Sierra Leone is among the 30 high-TB-burden countries (incidence ≈ 298/100,000); tuberculosis remains the sixth leading cause of mortality. Children under five are particularly vulnerable: they account for a substantial share of TB-related deaths yet are scarcely screened and rarely receive preventive treatment. Pediatric diagnosis is complex; frontline health workers lack training and tools, and socio-economic barriers, malnutrition, stigma and transport costs impede access to care. The TB-Speed project demonstrated the value of decentralized screening. Free TB Project builds on those gains to address identified gaps (referral pathways, community component, gender dimension, and continuity of services).

Description

To improve diagnosis, access to treatment and prevention, Free TB implements a decentralized operational strategy covering the entire care continuum and sensitive to gender-related determinants of health:

  • Capacity strengthening and comprehensive diagnostic access at the district hospital: training sessions for health personnel on pediatric tuberculosis, screening and referral of suspected cases;
  • Community outreach: a community component to improve mobilisation, early identification of at-risk children, family support and patient follow-up.

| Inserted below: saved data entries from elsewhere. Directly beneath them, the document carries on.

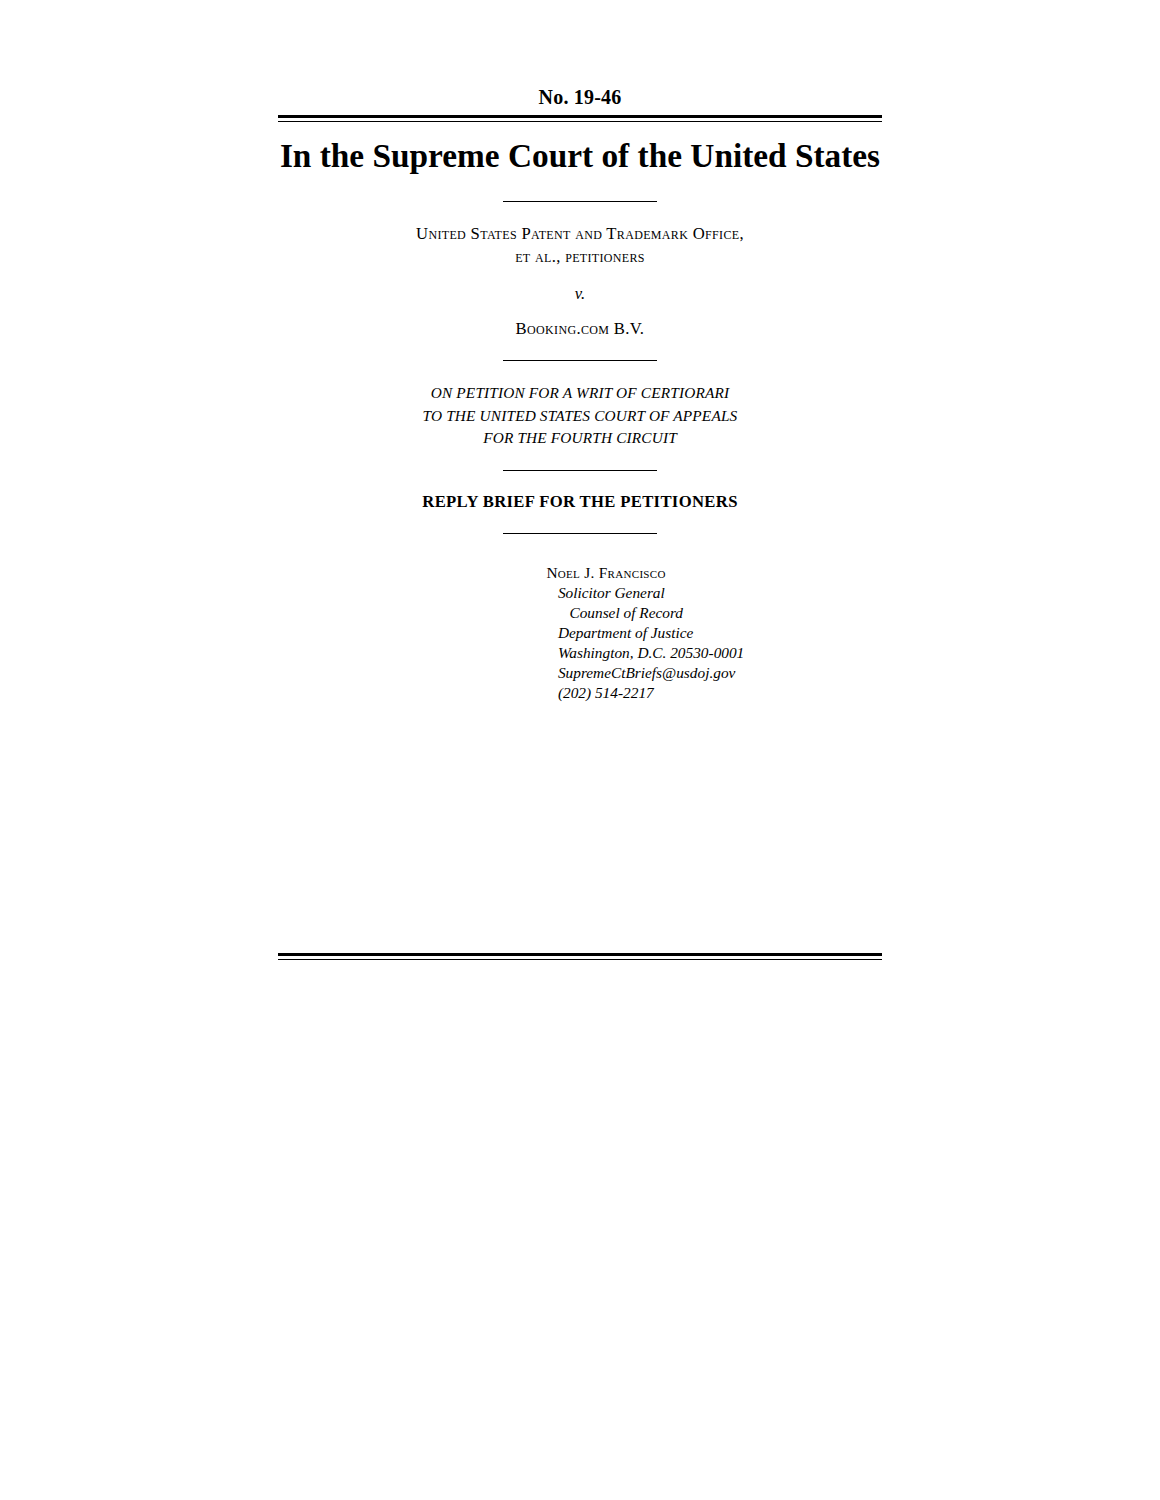No. 19-46
In the Supreme Court of the United States
United States Patent and Trademark Office,
et al., petitioners
v.
Booking.com B.V.
ON PETITION FOR A WRIT OF CERTIORARI
TO THE UNITED STATES COURT OF APPEALS
FOR THE FOURTH CIRCUIT
REPLY BRIEF FOR THE PETITIONERS
Noel J. Francisco Solicitor General Counsel of Record Department of Justice Washington, D.C. 20530-0001 SupremeCtBriefs@usdoj.gov (202) 514-2217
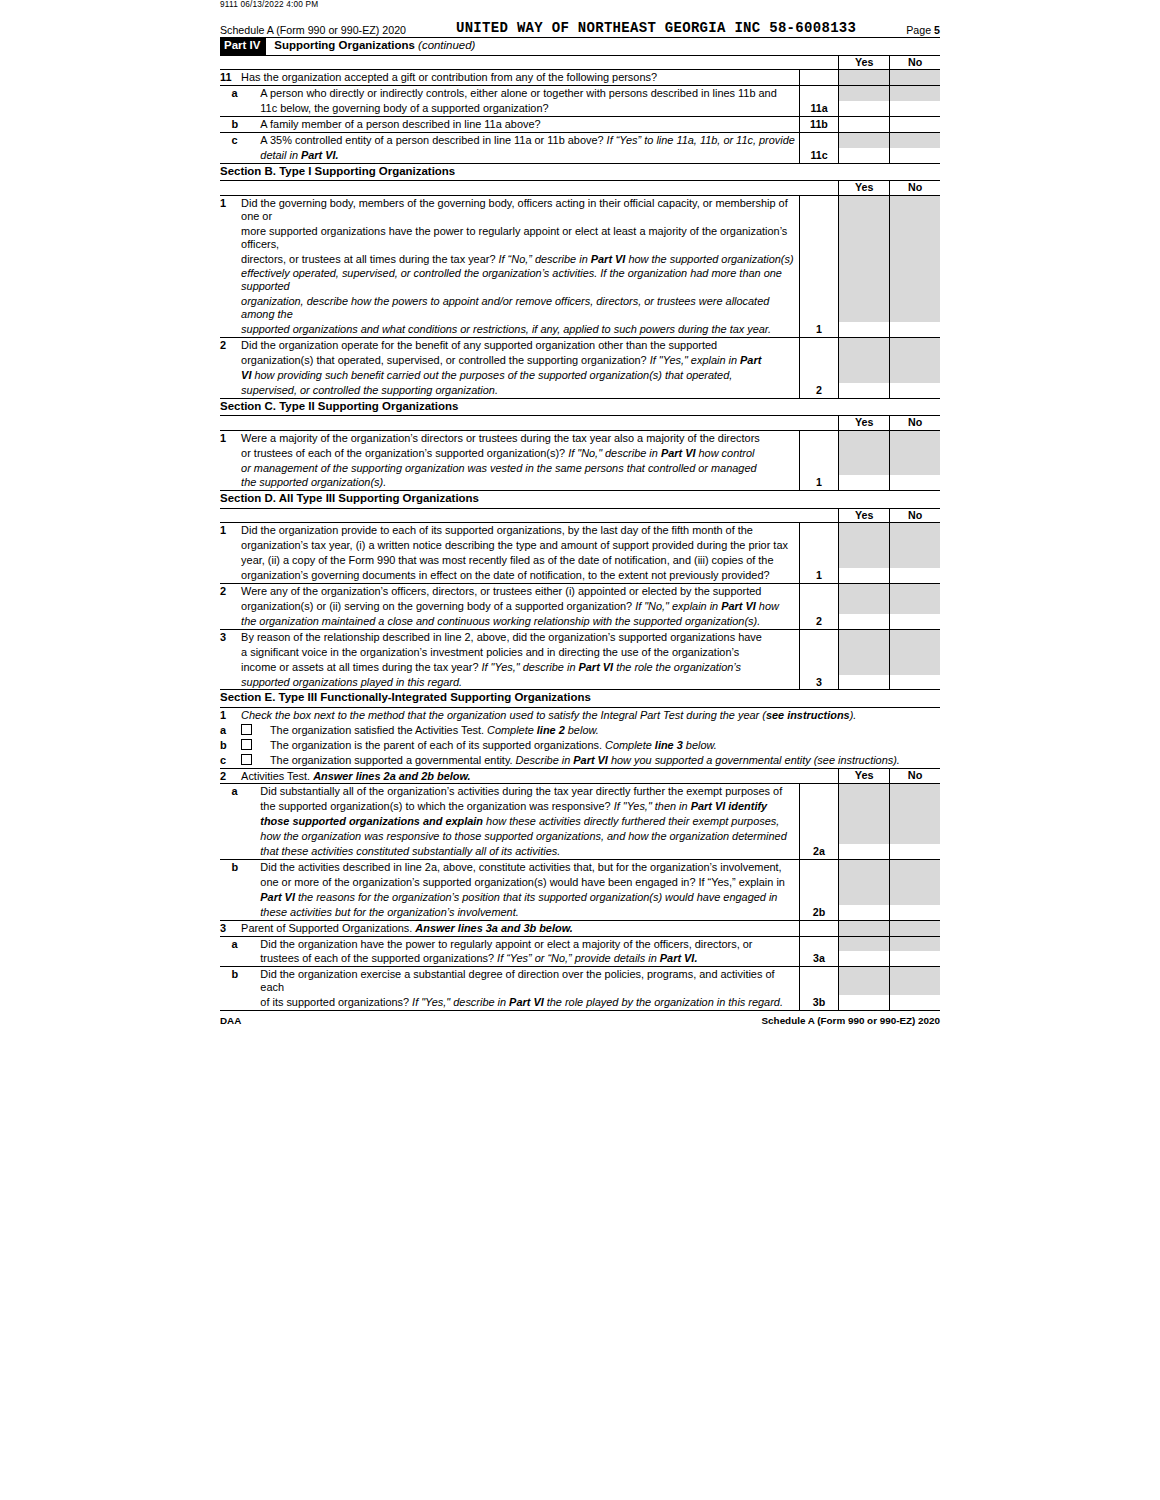9111 06/13/2022 4:00 PM
Schedule A (Form 990 or 990-EZ) 2020
UNITED WAY OF NORTHEAST GEORGIA INC 58-6008133
Page 5
Part IV
Supporting Organizations (continued)
Yes
No
11
Has the organization accepted a gift or contribution from any of the following persons?
a
A person who directly or indirectly controls, either alone or together with persons described in lines 11b and
11c below, the governing body of a supported organization?
11a
b
A family member of a person described in line 11a above?
11b
c
A 35% controlled entity of a person described in line 11a or 11b above? If “Yes” to line 11a, 11b, or 11c, provide
detail in Part VI.
11c
Section B. Type I Supporting Organizations
Yes
No
1
Did the governing body, members of the governing body, officers acting in their official capacity, or membership of one or
more supported organizations have the power to regularly appoint or elect at least a majority of the organization’s officers,
directors, or trustees at all times during the tax year? If “No,” describe in Part VI how the supported organization(s)
effectively operated, supervised, or controlled the organization’s activities. If the organization had more than one supported
organization, describe how the powers to appoint and/or remove officers, directors, or trustees were allocated among the
supported organizations and what conditions or restrictions, if any, applied to such powers during the tax year.
1
2
Did the organization operate for the benefit of any supported organization other than the supported
organization(s) that operated, supervised, or controlled the supporting organization? If "Yes," explain in Part
VI how providing such benefit carried out the purposes of the supported organization(s) that operated,
supervised, or controlled the supporting organization.
2
Section C. Type II Supporting Organizations
Yes
No
1
Were a majority of the organization’s directors or trustees during the tax year also a majority of the directors
or trustees of each of the organization’s supported organization(s)? If "No," describe in Part VI how control
or management of the supporting organization was vested in the same persons that controlled or managed
the supported organization(s).
1
Section D. All Type III Supporting Organizations
Yes
No
1
Did the organization provide to each of its supported organizations, by the last day of the fifth month of the
organization’s tax year, (i) a written notice describing the type and amount of support provided during the prior tax
year, (ii) a copy of the Form 990 that was most recently filed as of the date of notification, and (iii) copies of the
organization’s governing documents in effect on the date of notification, to the extent not previously provided?
1
2
Were any of the organization’s officers, directors, or trustees either (i) appointed or elected by the supported
organization(s) or (ii) serving on the governing body of a supported organization? If "No," explain in Part VI how
the organization maintained a close and continuous working relationship with the supported organization(s).
2
3
By reason of the relationship described in line 2, above, did the organization’s supported organizations have
a significant voice in the organization’s investment policies and in directing the use of the organization’s
income or assets at all times during the tax year? If "Yes," describe in Part VI the role the organization’s
supported organizations played in this regard.
3
Section E. Type III Functionally-Integrated Supporting Organizations
1
Check the box next to the method that the organization used to satisfy the Integral Part Test during the year (see instructions).
a
The organization satisfied the Activities Test. Complete line 2 below.
b
The organization is the parent of each of its supported organizations. Complete line 3 below.
c
The organization supported a governmental entity. Describe in Part VI how you supported a governmental entity (see instructions).
2
Activities Test. Answer lines 2a and 2b below.
Yes
No
a
Did substantially all of the organization’s activities during the tax year directly further the exempt purposes of
the supported organization(s) to which the organization was responsive? If "Yes," then in Part VI identify
those supported organizations and explain how these activities directly furthered their exempt purposes,
how the organization was responsive to those supported organizations, and how the organization determined
that these activities constituted substantially all of its activities.
2a
b
Did the activities described in line 2a, above, constitute activities that, but for the organization’s involvement,
one or more of the organization’s supported organization(s) would have been engaged in? If “Yes,” explain in
Part VI the reasons for the organization’s position that its supported organization(s) would have engaged in
these activities but for the organization’s involvement.
2b
3
Parent of Supported Organizations. Answer lines 3a and 3b below.
a
Did the organization have the power to regularly appoint or elect a majority of the officers, directors, or
trustees of each of the supported organizations? If “Yes” or “No,” provide details in Part VI.
3a
b
Did the organization exercise a substantial degree of direction over the policies, programs, and activities of each
of its supported organizations? If "Yes," describe in Part VI the role played by the organization in this regard.
3b
DAA
Schedule A (Form 990 or 990-EZ) 2020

This also aims to reduce stigma and remove barriers to care;
  • Systematic screening at facility entry points.

Impact

The project aims to screen 70,875 children attending health facilities for tuberculosis; to refer more than 1,205 children with suggestive symptoms to hospitals for comprehensive diagnosis; to treat and follow over 229 children diagnosed with TB; and to provide preventive treatment to 1,337 child contacts of TB cases.

In addition, the project seeks to build lasting capacity among local teams using a decentralized, replicable model for national integration.